Genetic dissection of haploid male fertility in maize (Zea mays L.)
Haploid genome doubling is a key limiting step of haploid breeding in maize. Spontaneous restoration of haploid male fertility (HMF) provides a more promising method than the artificial doubling process. To reveal the genetic basis of HMF, haploids were obtained from the offspring of 285 F2:3 families, derived from the cross Zheng58 × K22. The F2:3 families were used as the female donor and Yu high inducer No. 1 (YHI‐1) as the male inducer line. The rates of HMF from each family line were evaluated at two field sites over two planting seasons. HMF displayed incomplete dominance. Transgressive segregation of haploids from F2:3 families was observed relative to haploids derived from the two parents of the mapping population. A total of nine quantitative trait loci (QTL) were detected, which were distributed on chromosomes 1, 3, 4, 7 and 8. Three major QTL, qHMF3b, qHMF7a and qHMF7b were detected in both locations, respectively. These QTL could be useful to predict the ability of spontaneous haploid genome doubling, and to accelerate the haploid breeding process by introgression or aggregation of those QTL.

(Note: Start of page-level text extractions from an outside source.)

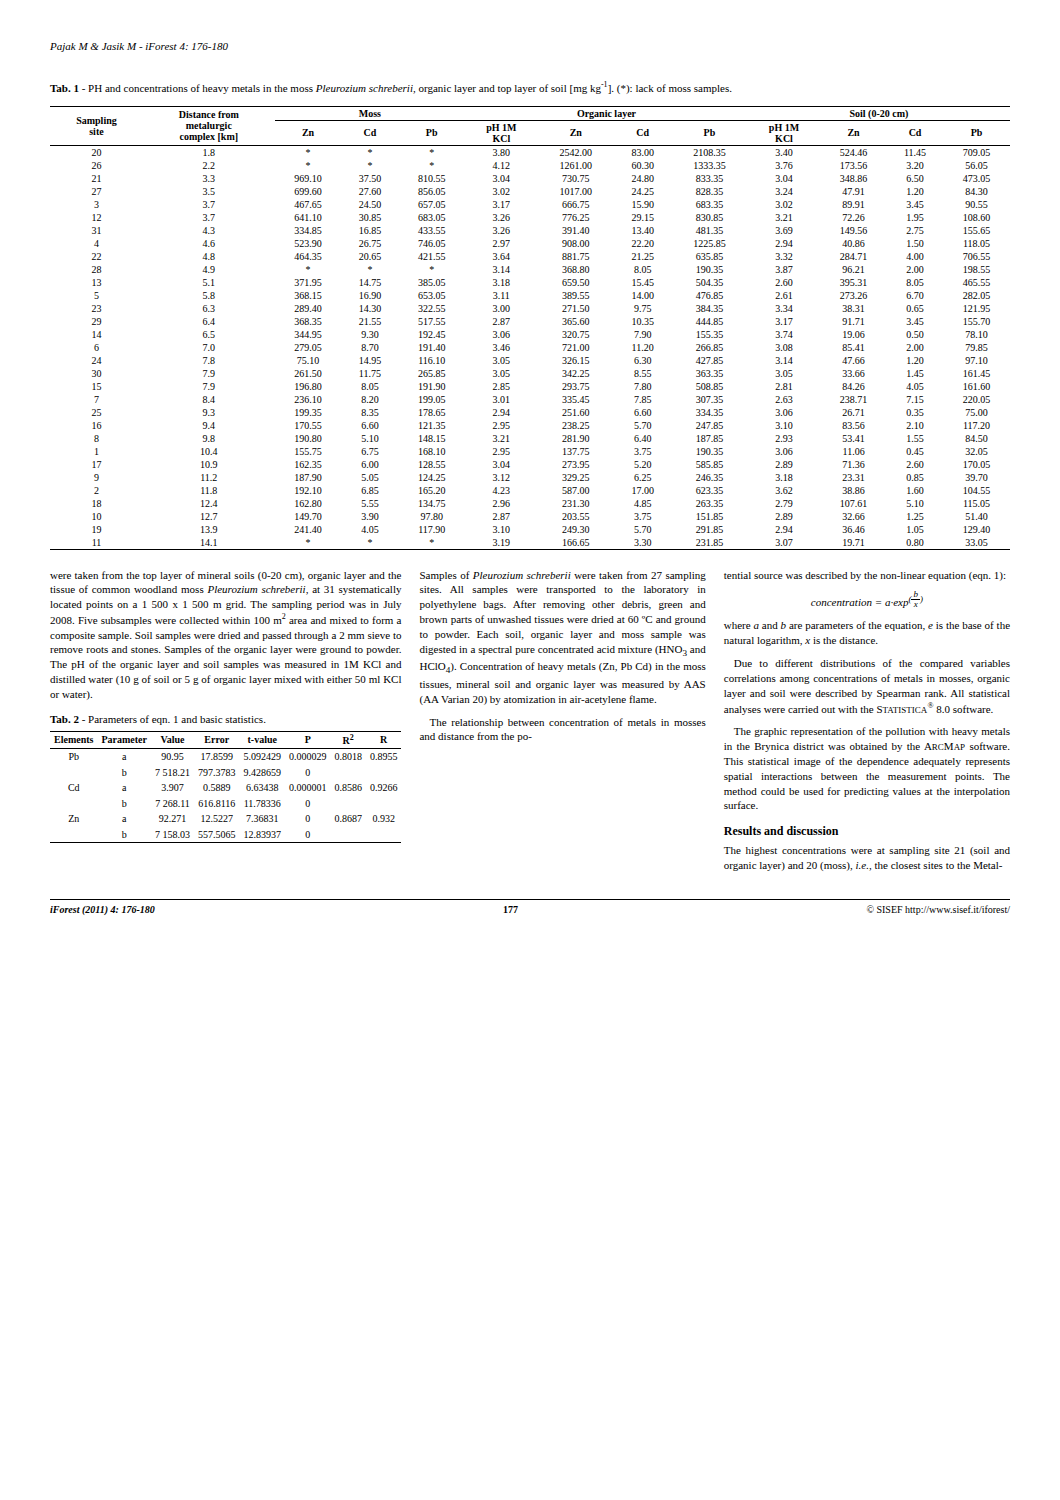Pajak M & Jasik M - iForest 4: 176-180
Tab. 1 - PH and concentrations of heavy metals in the moss Pleurozium schreberii, organic layer and top layer of soil [mg kg-1]. (*): lack of moss samples.
| Sampling site | Distance from metalurgic complex [km] | Moss | Organic layer | Soil (0-20 cm) |
| --- | --- | --- | --- | --- |
| Zn | Cd | Pb | pH 1M KCl | Zn | Cd | Pb | pH 1M KCl | Zn | Cd | Pb |
| 20 | 1.8 | * | * | * | 3.80 | 2542.00 | 83.00 | 2108.35 | 3.40 | 524.46 | 11.45 | 709.05 |
| 26 | 2.2 | * | * | * | 4.12 | 1261.00 | 60.30 | 1333.35 | 3.76 | 173.56 | 3.20 | 56.05 |
| 21 | 3.3 | 969.10 | 37.50 | 810.55 | 3.04 | 730.75 | 24.80 | 833.35 | 3.04 | 348.86 | 6.50 | 473.05 |
| 27 | 3.5 | 699.60 | 27.60 | 856.05 | 3.02 | 1017.00 | 24.25 | 828.35 | 3.24 | 47.91 | 1.20 | 84.30 |
| 3 | 3.7 | 467.65 | 24.50 | 657.05 | 3.17 | 666.75 | 15.90 | 683.35 | 3.02 | 89.91 | 3.45 | 90.55 |
| 12 | 3.7 | 641.10 | 30.85 | 683.05 | 3.26 | 776.25 | 29.15 | 830.85 | 3.21 | 72.26 | 1.95 | 108.60 |
| 31 | 4.3 | 334.85 | 16.85 | 433.55 | 3.26 | 391.40 | 13.40 | 481.35 | 3.69 | 149.56 | 2.75 | 155.65 |
| 4 | 4.6 | 523.90 | 26.75 | 746.05 | 2.97 | 908.00 | 22.20 | 1225.85 | 2.94 | 40.86 | 1.50 | 118.05 |
| 22 | 4.8 | 464.35 | 20.65 | 421.55 | 3.64 | 881.75 | 21.25 | 635.85 | 3.32 | 284.71 | 4.00 | 706.55 |
| 28 | 4.9 | * | * | * | 3.14 | 368.80 | 8.05 | 190.35 | 3.87 | 96.21 | 2.00 | 198.55 |
| 13 | 5.1 | 371.95 | 14.75 | 385.05 | 3.18 | 659.50 | 15.45 | 504.35 | 2.60 | 395.31 | 8.05 | 465.55 |
| 5 | 5.8 | 368.15 | 16.90 | 653.05 | 3.11 | 389.55 | 14.00 | 476.85 | 2.61 | 273.26 | 6.70 | 282.05 |
| 23 | 6.3 | 289.40 | 14.30 | 322.55 | 3.00 | 271.50 | 9.75 | 384.35 | 3.34 | 38.31 | 0.65 | 121.95 |
| 29 | 6.4 | 368.35 | 21.55 | 517.55 | 2.87 | 365.60 | 10.35 | 444.85 | 3.17 | 91.71 | 3.45 | 155.70 |
| 14 | 6.5 | 344.95 | 9.30 | 192.45 | 3.06 | 320.75 | 7.90 | 155.35 | 3.74 | 19.06 | 0.50 | 78.10 |
| 6 | 7.0 | 279.05 | 8.70 | 191.40 | 3.46 | 721.00 | 11.20 | 266.85 | 3.08 | 85.41 | 2.00 | 79.85 |
| 24 | 7.8 | 75.10 | 14.95 | 116.10 | 3.05 | 326.15 | 6.30 | 427.85 | 3.14 | 47.66 | 1.20 | 97.10 |
| 30 | 7.9 | 261.50 | 11.75 | 265.85 | 3.05 | 342.25 | 8.55 | 363.35 | 3.05 | 33.66 | 1.45 | 161.45 |
| 15 | 7.9 | 196.80 | 8.05 | 191.90 | 2.85 | 293.75 | 7.80 | 508.85 | 2.81 | 84.26 | 4.05 | 161.60 |
| 7 | 8.4 | 236.10 | 8.20 | 199.05 | 3.01 | 335.45 | 7.85 | 307.35 | 2.63 | 238.71 | 7.15 | 220.05 |
| 25 | 9.3 | 199.35 | 8.35 | 178.65 | 2.94 | 251.60 | 6.60 | 334.35 | 3.06 | 26.71 | 0.35 | 75.00 |
| 16 | 9.4 | 170.55 | 6.60 | 121.35 | 2.95 | 238.25 | 5.70 | 247.85 | 3.10 | 83.56 | 2.10 | 117.20 |
| 8 | 9.8 | 190.80 | 5.10 | 148.15 | 3.21 | 281.90 | 6.40 | 187.85 | 2.93 | 53.41 | 1.55 | 84.50 |
| 1 | 10.4 | 155.75 | 6.75 | 168.10 | 2.95 | 137.75 | 3.75 | 190.35 | 3.06 | 11.06 | 0.45 | 32.05 |
| 17 | 10.9 | 162.35 | 6.00 | 128.55 | 3.04 | 273.95 | 5.20 | 585.85 | 2.89 | 71.36 | 2.60 | 170.05 |
| 9 | 11.2 | 187.90 | 5.05 | 124.25 | 3.12 | 329.25 | 6.25 | 246.35 | 3.18 | 23.31 | 0.85 | 39.70 |
| 2 | 11.8 | 192.10 | 6.85 | 165.20 | 4.23 | 587.00 | 17.00 | 623.35 | 3.62 | 38.86 | 1.60 | 104.55 |
| 18 | 12.4 | 162.80 | 5.55 | 134.75 | 2.96 | 231.30 | 4.85 | 263.35 | 2.79 | 107.61 | 5.10 | 115.05 |
| 10 | 12.7 | 149.70 | 3.90 | 97.80 | 2.87 | 203.55 | 3.75 | 151.85 | 2.89 | 32.66 | 1.25 | 51.40 |
| 19 | 13.9 | 241.40 | 4.05 | 117.90 | 3.10 | 249.30 | 5.70 | 291.85 | 2.94 | 36.46 | 1.05 | 129.40 |
| 11 | 14.1 | * | * | * | 3.19 | 166.65 | 3.30 | 231.85 | 3.07 | 19.71 | 0.80 | 33.05 |
were taken from the top layer of mineral soils (0-20 cm), organic layer and the tissue of common woodland moss Pleurozium schreberii, at 31 systematically located points on a 1 500 x 1 500 m grid. The sampling period was in July 2008. Five subsamples were collected within 100 m2 area and mixed to form a composite sample. Soil samples were dried and passed through a 2 mm sieve to remove roots and stones. Samples of the organic layer were ground to powder. The pH of the organic layer and soil samples was measured in 1M KCl and distilled water (10 g of soil or 5 g of organic layer mixed with either 50 ml KCl or water).
Tab. 2 - Parameters of eqn. 1 and basic statistics.
| Elements | Parameter | Value | Error | t-value | P | R 2 | R |
| --- | --- | --- | --- | --- | --- | --- | --- |
| Pb | a | 90.95 | 17.8599 | 5.092429 | 0.000029 | 0.8018 | 0.8955 |
| | b | 7 518.21 | 797.3783 | 9.428659 | 0 | | |
| Cd | a | 3.907 | 0.5889 | 6.63438 | 0.000001 | 0.8586 | 0.9266 |
| | b | 7 268.11 | 616.8116 | 11.78336 | 0 | | |
| Zn | a | 92.271 | 12.5227 | 7.36831 | 0 | 0.8687 | 0.932 |
| | b | 7 158.03 | 557.5065 | 12.83937 | 0 | | |
Samples of Pleurozium schreberii were taken from 27 sampling sites. All samples were transported to the laboratory in polyethylene bags. After removing other debris, green and brown parts of unwashed tissues were dried at 60 ºC and ground to powder. Each soil, organic layer and moss sample was digested in a spectral pure concentrated acid mixture (HNO3 and HClO4). Concentration of heavy metals (Zn, Pb Cd) in the moss tissues, mineral soil and organic layer was measured by AAS (AA Varian 20) by atomization in air-acetylene flame.
The relationship between concentration of metals in mosses and distance from the po-
tential source was described by the non-linear equation (eqn. 1):
concentration = a·exp(bx)
where a and b are parameters of the equation, e is the base of the natural logarithm, x is the distance.
Due to different distributions of the compared variables correlations among concentrations of metals in mosses, organic layer and soil were described by Spearman rank. All statistical analyses were carried out with the STATISTICA® 8.0 software.
The graphic representation of the pollution with heavy metals in the Brynica district was obtained by the ARCMAP software. This statistical image of the dependence adequately represents spatial interactions between the measurement points. The method could be used for predicting values at the interpolation surface.
Results and discussion
The highest concentrations were at sampling site 21 (soil and organic layer) and 20 (moss), i.e., the closest sites to the Metal-
iForest (2011) 4: 176-180
177
© SISEF http://www.sisef.it/iforest/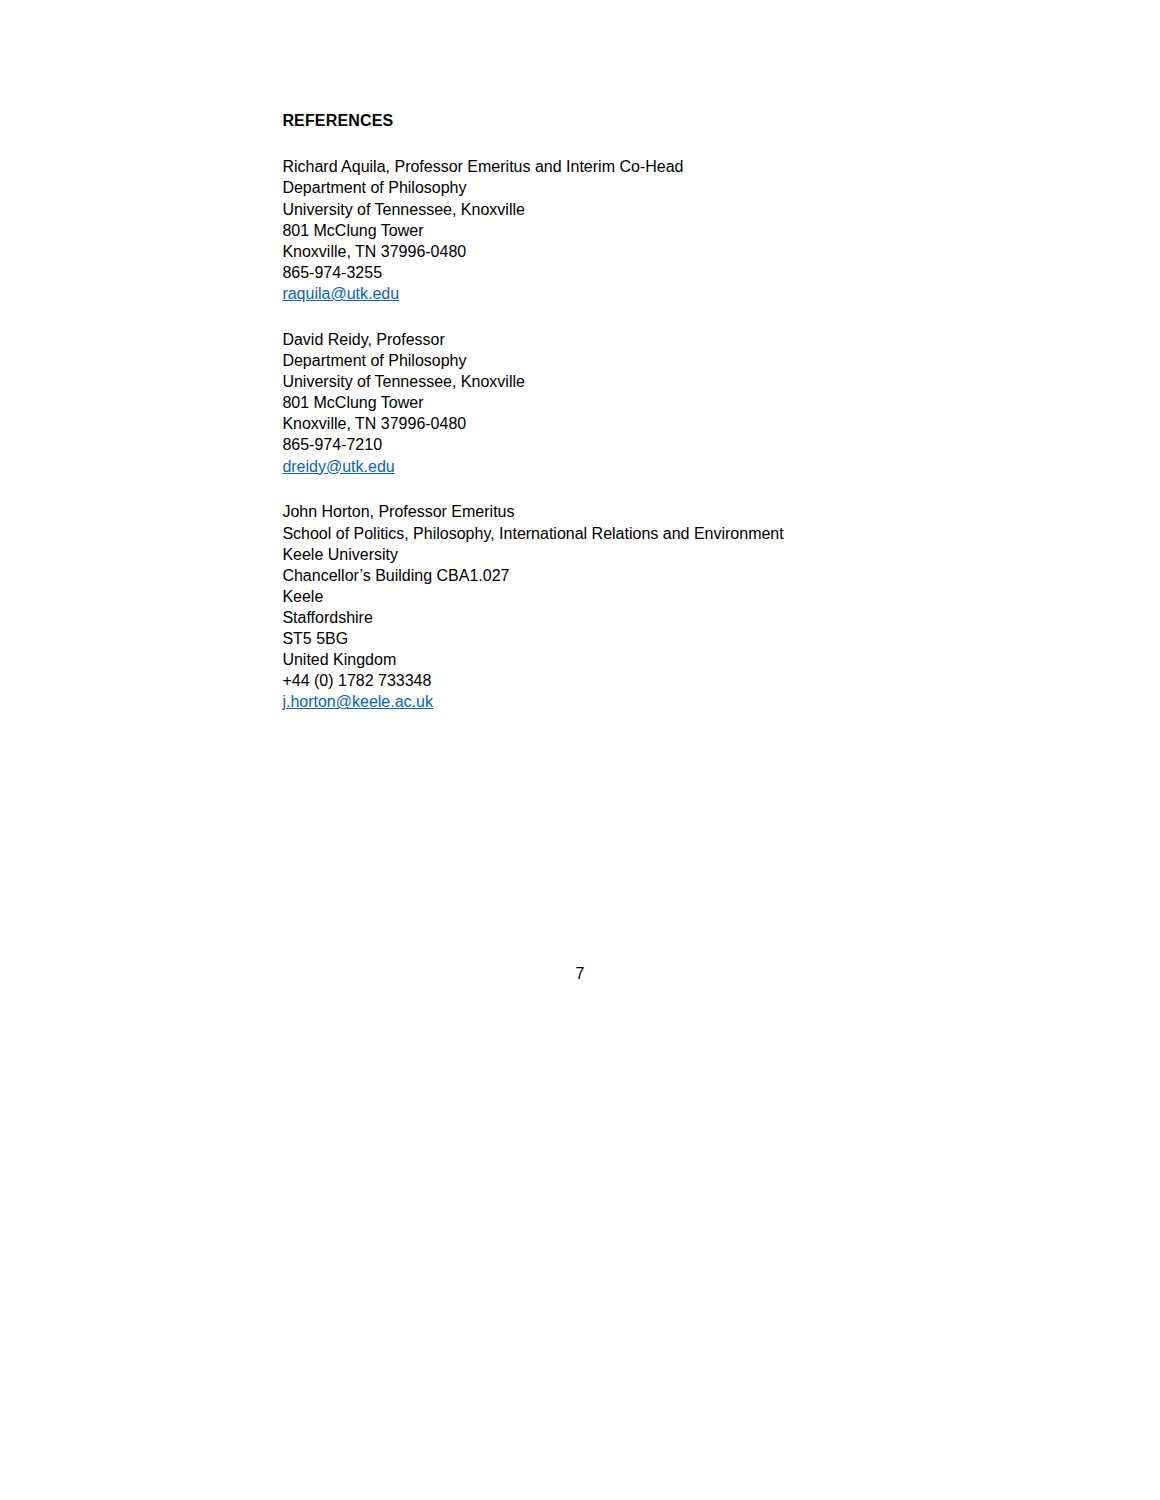REFERENCES
Richard Aquila, Professor Emeritus and Interim Co-Head
Department of Philosophy
University of Tennessee, Knoxville
801 McClung Tower
Knoxville, TN 37996-0480
865-974-3255
raquila@utk.edu
David Reidy, Professor
Department of Philosophy
University of Tennessee, Knoxville
801 McClung Tower
Knoxville, TN 37996-0480
865-974-7210
dreidy@utk.edu
John Horton, Professor Emeritus
School of Politics, Philosophy, International Relations and Environment
Keele University
Chancellor’s Building CBA1.027
Keele
Staffordshire
ST5 5BG
United Kingdom
+44 (0) 1782 733348
j.horton@keele.ac.uk
7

This is the pre-peer reviewed version of the following article: Yang, Jiwei, Yanzhi Qu, Qiong Chen, Jihua Tang, Thomas Lübberstedt, Haochuan Li, and Zonghua Liu. "Genetic dissection of haploid male fertility in maize (Zea mays L.)." Plant Breeding (2019), which has been published in final form at doi: 10.1111/pbr.12688. This article may be used for non-commercial purposes in accordance with Wiley Terms and Conditions for Use of Self-Archived Versions.